AKS’ can be used in the AMD Inference Server for end-to-end inference.

Introduction to AKS

Using AKS requires three things: the AKS backend, a graph to run, and kernels. The AKS backend in installed in the AMD Inference Server container and the repository contains sample graphs and kernels that may be used. This reference material is available in external/aks/reference/ Graphs are defined in JSON and represent an acyclic graph of computation using kernels. Kernels perform the work and are defined in two parts: the kernel source and the kernel definition. The source provides the kernels implementation while the definition is a JSON file that provides the metadata for the AKS backend.

Using AKS in AMD Inference Server

AMD Inference Server already uses AKS in workers such as aks_detect.cpp and resnet50.cpp. These workers are good examples of how to incorporate AKS into a AMD Inference Server worker. The worker needs to pass a path to an AKS graph and a graph to run to the AKS backend. This information may be hard-coded into the worker or provided by the user at load time.

When a request is received by a worker that uses AKS, it must eventually enqueue the job to AKS’s manager and then parse the response.
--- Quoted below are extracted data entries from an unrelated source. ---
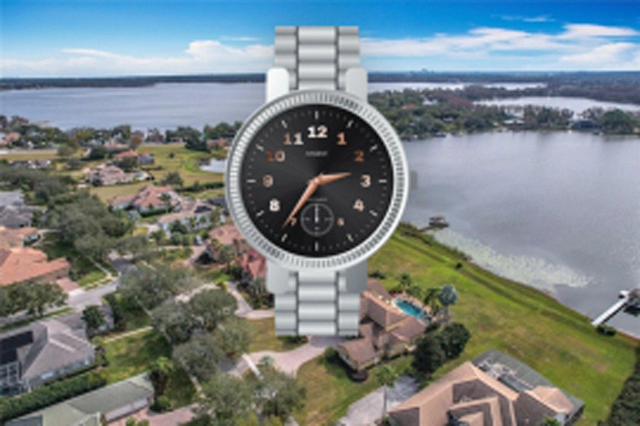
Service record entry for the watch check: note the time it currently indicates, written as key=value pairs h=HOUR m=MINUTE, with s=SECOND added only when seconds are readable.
h=2 m=36
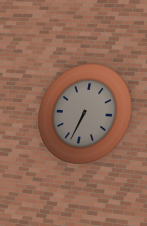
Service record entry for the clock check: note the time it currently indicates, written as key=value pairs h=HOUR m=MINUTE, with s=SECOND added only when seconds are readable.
h=6 m=33
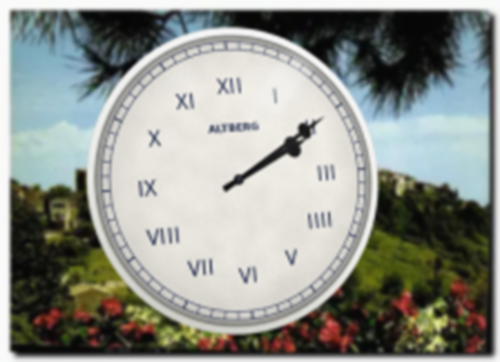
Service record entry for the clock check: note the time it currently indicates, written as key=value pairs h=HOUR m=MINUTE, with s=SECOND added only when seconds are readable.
h=2 m=10
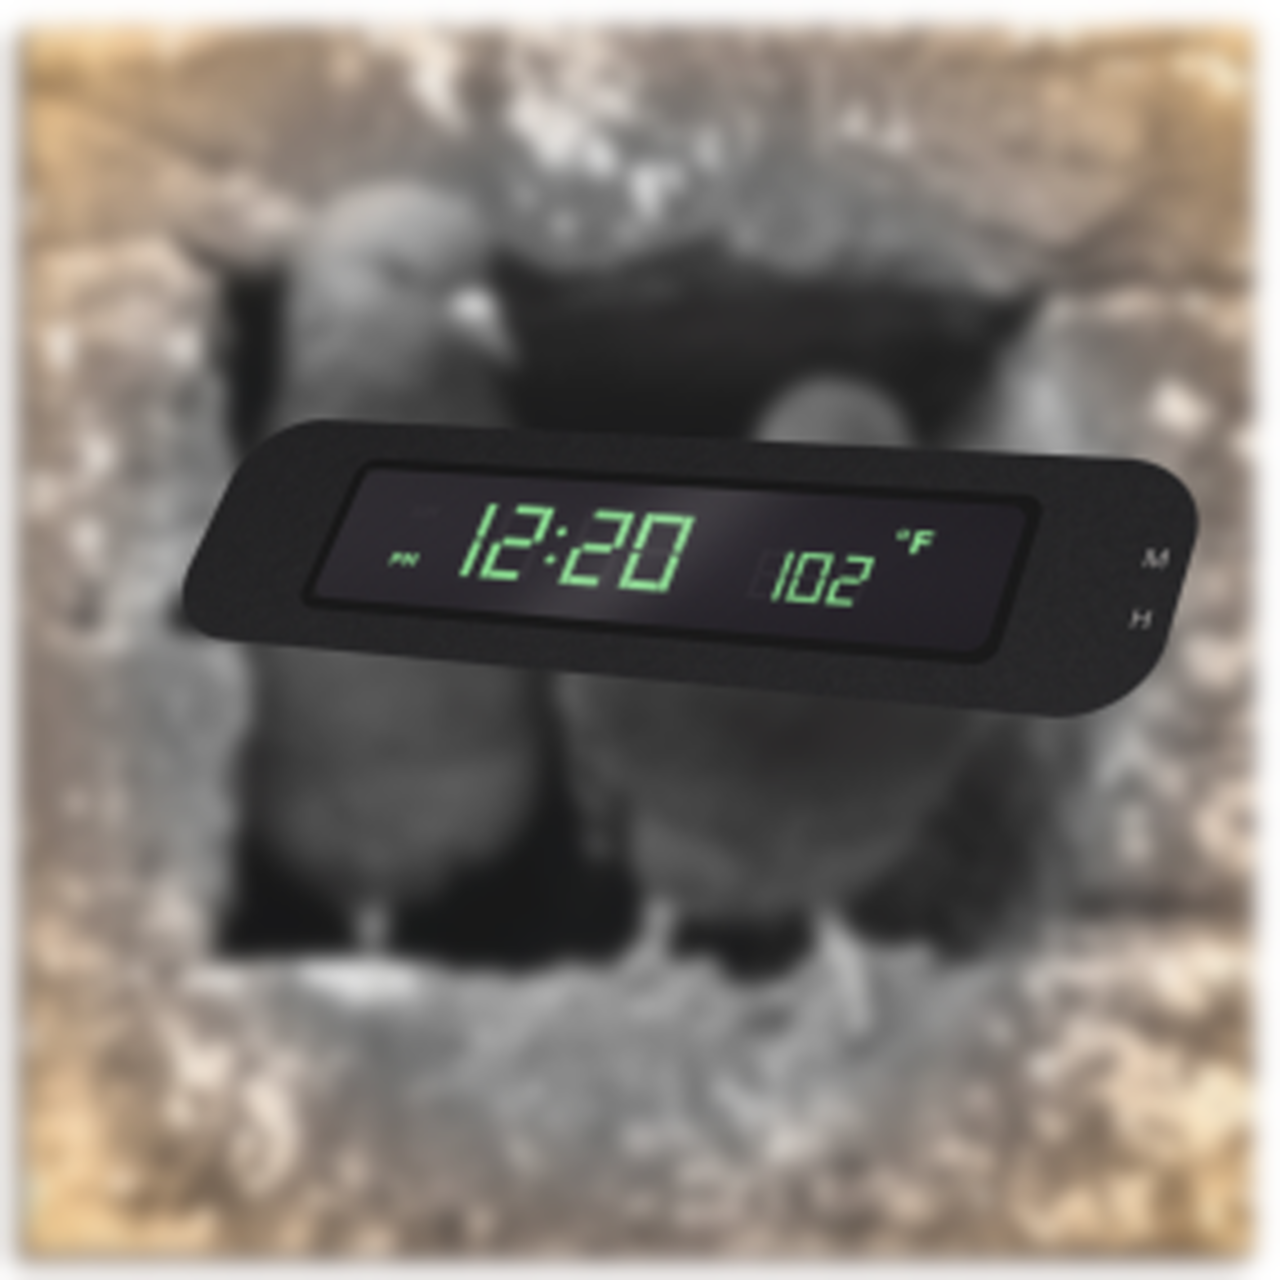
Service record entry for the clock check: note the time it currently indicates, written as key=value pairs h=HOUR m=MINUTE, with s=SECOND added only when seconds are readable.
h=12 m=20
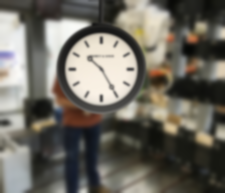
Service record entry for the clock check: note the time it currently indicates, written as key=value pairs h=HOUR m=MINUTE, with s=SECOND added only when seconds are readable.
h=10 m=25
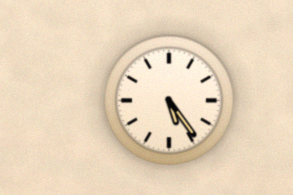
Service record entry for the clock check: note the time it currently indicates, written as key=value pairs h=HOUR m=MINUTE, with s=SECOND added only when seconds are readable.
h=5 m=24
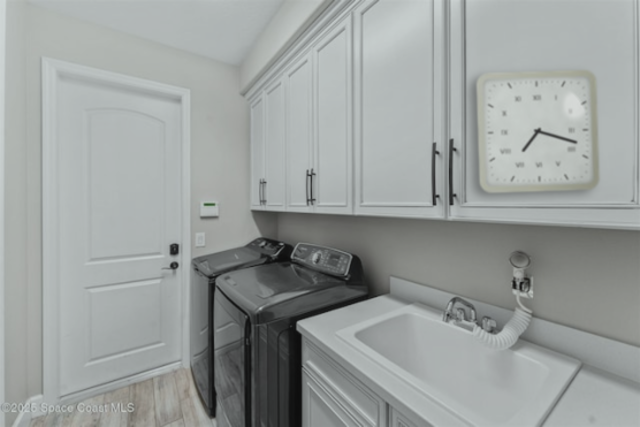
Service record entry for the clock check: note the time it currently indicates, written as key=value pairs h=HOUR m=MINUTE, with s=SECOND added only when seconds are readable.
h=7 m=18
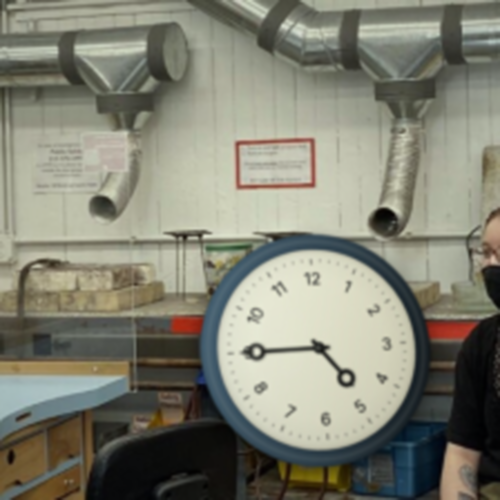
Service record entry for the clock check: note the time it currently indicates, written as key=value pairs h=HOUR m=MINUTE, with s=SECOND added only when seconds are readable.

This response may vary depending on how the AKS graph that is being executed is defined as the last kernel in the graph determines the output format. Thus, unless the response can be generalized, you may need a worker per AKS graph.

To use AKS with a new workload, first define any new kernels that you need. Then, you can write a graph to describe the desired dataflow. Refer to AKS’s documentation for more information about these steps. Next, you can write a worker to handle this graph or reuse an existing worker if the graph’s output is compatible. More information about workers in AMD Inference Server is in Architecture.